Pose landmark coordinates
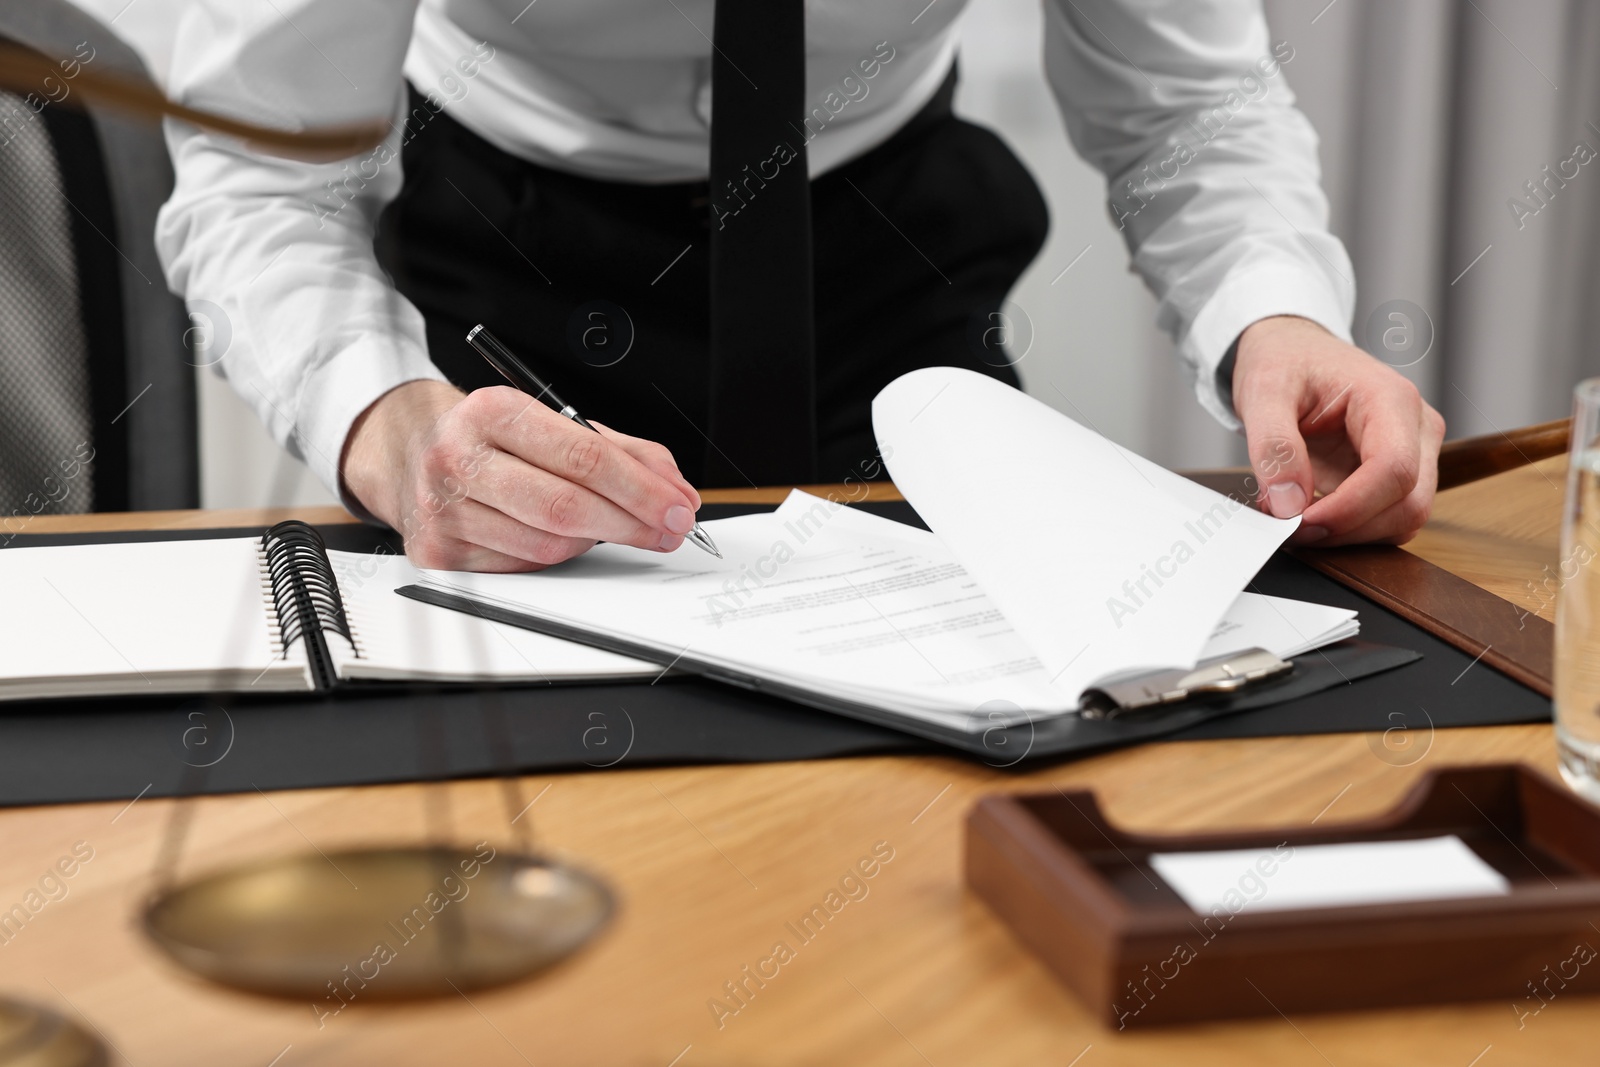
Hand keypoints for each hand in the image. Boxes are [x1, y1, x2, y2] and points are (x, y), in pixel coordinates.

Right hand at [341, 380, 702, 570]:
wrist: (409, 453)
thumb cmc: (495, 439)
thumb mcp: (554, 423)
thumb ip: (623, 452)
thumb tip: (677, 492)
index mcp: (491, 411)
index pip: (583, 456)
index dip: (641, 488)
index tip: (679, 506)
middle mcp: (458, 458)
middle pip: (566, 507)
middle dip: (632, 523)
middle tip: (671, 530)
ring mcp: (443, 510)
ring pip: (547, 545)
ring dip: (595, 541)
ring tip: (611, 526)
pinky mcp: (437, 553)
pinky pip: (522, 567)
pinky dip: (555, 555)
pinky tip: (562, 536)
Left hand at [1232, 315, 1445, 546]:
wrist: (1291, 352)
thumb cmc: (1285, 362)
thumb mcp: (1263, 393)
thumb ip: (1273, 447)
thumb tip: (1288, 504)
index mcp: (1391, 399)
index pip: (1394, 471)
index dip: (1349, 510)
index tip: (1299, 523)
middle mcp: (1416, 427)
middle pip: (1408, 505)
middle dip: (1348, 529)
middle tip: (1289, 530)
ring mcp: (1413, 452)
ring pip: (1402, 519)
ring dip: (1348, 534)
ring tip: (1292, 515)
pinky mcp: (1396, 473)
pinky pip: (1385, 518)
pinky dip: (1348, 528)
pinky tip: (1309, 512)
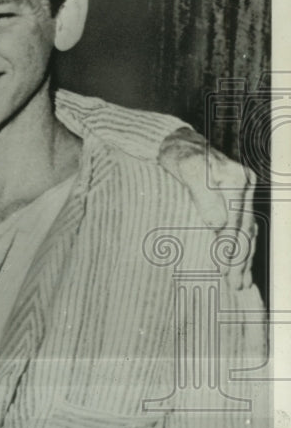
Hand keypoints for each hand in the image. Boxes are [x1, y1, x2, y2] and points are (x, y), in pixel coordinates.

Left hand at [158, 127, 257, 288]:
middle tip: (235, 285)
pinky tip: (242, 262)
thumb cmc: (179, 156)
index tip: (223, 270)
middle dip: (240, 260)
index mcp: (236, 180)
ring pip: (248, 230)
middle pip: (245, 230)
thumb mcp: (186, 171)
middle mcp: (245, 185)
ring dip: (245, 258)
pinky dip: (243, 245)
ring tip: (241, 282)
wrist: (178, 142)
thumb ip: (203, 197)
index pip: (235, 223)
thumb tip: (217, 225)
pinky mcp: (237, 196)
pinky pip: (243, 225)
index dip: (229, 249)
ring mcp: (244, 191)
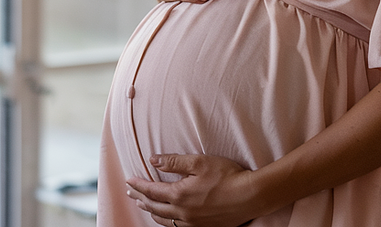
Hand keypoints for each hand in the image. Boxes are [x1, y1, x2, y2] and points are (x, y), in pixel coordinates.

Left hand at [126, 154, 262, 226]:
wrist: (251, 197)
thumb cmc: (227, 176)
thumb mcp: (200, 162)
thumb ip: (175, 162)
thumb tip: (153, 160)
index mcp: (179, 195)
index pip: (152, 191)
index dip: (138, 185)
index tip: (129, 180)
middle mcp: (183, 212)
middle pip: (154, 207)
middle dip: (140, 199)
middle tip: (130, 193)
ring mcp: (192, 223)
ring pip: (165, 220)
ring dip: (151, 212)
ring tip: (144, 206)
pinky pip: (177, 226)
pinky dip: (167, 221)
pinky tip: (167, 218)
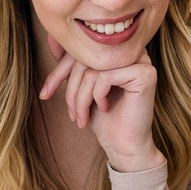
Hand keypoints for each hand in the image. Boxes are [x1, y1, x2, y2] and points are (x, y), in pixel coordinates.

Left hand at [38, 34, 161, 172]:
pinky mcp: (145, 73)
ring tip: (81, 118)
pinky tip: (104, 108)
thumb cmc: (104, 118)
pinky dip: (97, 96)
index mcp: (117, 51)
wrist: (124, 145)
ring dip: (80, 99)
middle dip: (71, 90)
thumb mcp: (82, 88)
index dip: (58, 72)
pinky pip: (105, 77)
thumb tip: (53, 44)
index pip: (80, 52)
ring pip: (93, 70)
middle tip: (71, 114)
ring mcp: (141, 61)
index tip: (44, 94)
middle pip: (86, 59)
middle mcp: (131, 52)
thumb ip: (75, 66)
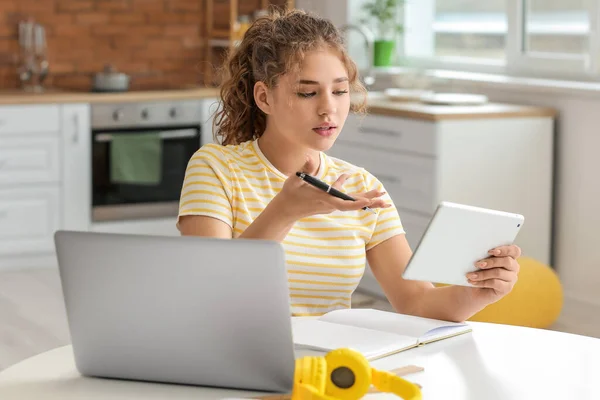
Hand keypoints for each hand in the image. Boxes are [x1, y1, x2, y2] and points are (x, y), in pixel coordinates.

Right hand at [272, 157, 389, 220]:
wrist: (286, 209)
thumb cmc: (290, 194)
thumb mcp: (295, 180)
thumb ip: (304, 169)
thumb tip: (309, 157)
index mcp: (323, 199)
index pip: (342, 203)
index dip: (355, 203)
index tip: (367, 202)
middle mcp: (330, 205)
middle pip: (353, 204)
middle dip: (369, 202)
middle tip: (384, 199)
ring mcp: (331, 206)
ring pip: (352, 203)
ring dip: (368, 199)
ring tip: (383, 197)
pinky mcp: (331, 205)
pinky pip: (347, 201)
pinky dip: (359, 198)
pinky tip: (369, 194)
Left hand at [464, 245, 520, 304]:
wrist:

* Work instructions *
Excluding the pictures, reproduce every entry exactly as given.

* Exercise response *
Hand keypoints for each hand in the image. Boxes are [x1, y1, x2, y2] and points are (x, y), in pixel coordinates.

Right hand at [341, 380, 702, 570]:
wrist: (409, 453)
thumb cmc: (495, 439)
thumb mcp: (554, 423)
thumb ip: (623, 452)
thumb tip: (677, 492)
index mcp: (491, 411)
index pip: (583, 456)
index dip: (641, 488)
index tip: (679, 506)
middle mcp: (458, 458)
middle pip: (566, 507)
middle dip: (632, 523)
middle tip: (671, 530)
ring mcp: (443, 510)
ring pip: (547, 545)
ring dip: (595, 541)
ring tip: (611, 526)
pinky mcp: (437, 553)
pinky pip: (522, 567)
pinky dip: (555, 555)
pinky tip: (562, 536)
Left hand at [1232, 315, 1445, 546]:
wrist: (1291, 352)
thumb cmc: (1285, 362)
thumb mcp: (1263, 393)
thumb ip: (1273, 447)
thumb tip: (1288, 504)
index mcp: (1391, 399)
index pip: (1394, 471)
index dip: (1349, 510)
index tip: (1299, 523)
middle mcp: (1416, 427)
middle pip: (1408, 505)
middle dip: (1348, 529)
middle tip: (1289, 530)
ring mcp: (1413, 452)
ring pip: (1402, 519)
ring dip: (1348, 534)
ring tip: (1292, 515)
pinky mcp: (1396, 473)
pinky pip: (1385, 518)
pinky dip: (1348, 528)
pinky tip: (1309, 512)
Hand keypoints for each hand in the image. Boxes are [x1, y1, x2, y2] and points are (x, y), in pixel coordinates.

Left hand at [158, 127, 257, 288]:
middle tip: (235, 285)
pinky tip: (242, 262)
thumb cmc: (179, 156)
index tip: (223, 270)
middle dip: (240, 260)
index mcp: (236, 180)
ring pip: (248, 230)
middle pip: (245, 230)
thumb mcp: (186, 171)
middle mcp: (245, 185)
ring dip: (245, 258)
pinky dip: (243, 245)
ring tip: (241, 282)
wrist: (178, 142)
thumb ip: (203, 197)
index pip: (235, 223)
thumb tip: (217, 225)
pinky mcp: (237, 196)
pinky pip: (243, 225)
index dip: (229, 249)
ring mcp: (244, 191)
Hand keypoints for each hand in the image. Boxes are [x1, y1, x2, y2] and points are (x, y), in pixel coordinates.

Left hand at [126, 154, 262, 226]:
wrist: (251, 197)
thumb cmc: (227, 176)
thumb mcp: (200, 162)
thumb ip: (175, 162)
thumb tip: (153, 160)
index mcp: (179, 195)
index pip: (152, 191)
index dip: (138, 185)
index tip: (129, 180)
middle mcp: (183, 212)
middle pip: (154, 207)
middle dip: (140, 199)
middle tip: (130, 193)
ring mcp: (192, 223)
ring pip: (165, 220)
ring dip: (151, 212)
ring tip: (144, 206)
pinky pip: (177, 226)
pinky dip: (167, 221)
pinky tip: (167, 218)
Hand keypoints for each hand in the image. Boxes are [x1, y1, x2, y2] and points are (x, y), in pixel coordinates.

Left hand at [38, 34, 161, 172]:
pinky mcp: (145, 73)
ring tip: (81, 118)
pinky tip: (104, 108)
thumb cmc: (104, 118)
pinky dip: (97, 96)
index mcp: (117, 51)
wrist: (124, 145)
ring dip: (80, 99)
middle dip: (71, 90)
thumb mcp: (82, 88)
index dip: (58, 72)
pinky pip: (105, 77)
thumb tip: (53, 44)
index pip: (80, 52)
ring pip: (93, 70)
middle tip: (71, 114)
ring mcp: (141, 61)
index tip: (44, 94)
middle pip: (86, 59)
middle mcp: (131, 52)
thumb ip: (75, 66)
Hand keypoints for each hand in the image. Boxes are [x1, y1, x2, y2] and points are (x, y), in pixel coordinates.

Right hand at [272, 157, 389, 220]:
wrist: (286, 209)
thumb cmc: (290, 194)
thumb mcp: (295, 180)
thumb ip: (304, 169)
thumb tip: (309, 157)
index mcp: (323, 199)
index pip: (342, 203)
index dip: (355, 203)
index tip: (367, 202)
middle mcp: (330, 205)
middle pip: (353, 204)
middle dip: (369, 202)
middle tip: (384, 199)
ring mcp: (331, 206)
ring pip: (352, 203)
ring dip: (368, 199)
ring tip: (383, 197)
pinky mcp: (331, 205)
pinky pip: (347, 201)
pinky dip: (359, 198)
pinky tip: (369, 194)
Left hand at [464, 245, 520, 304]:
wrist:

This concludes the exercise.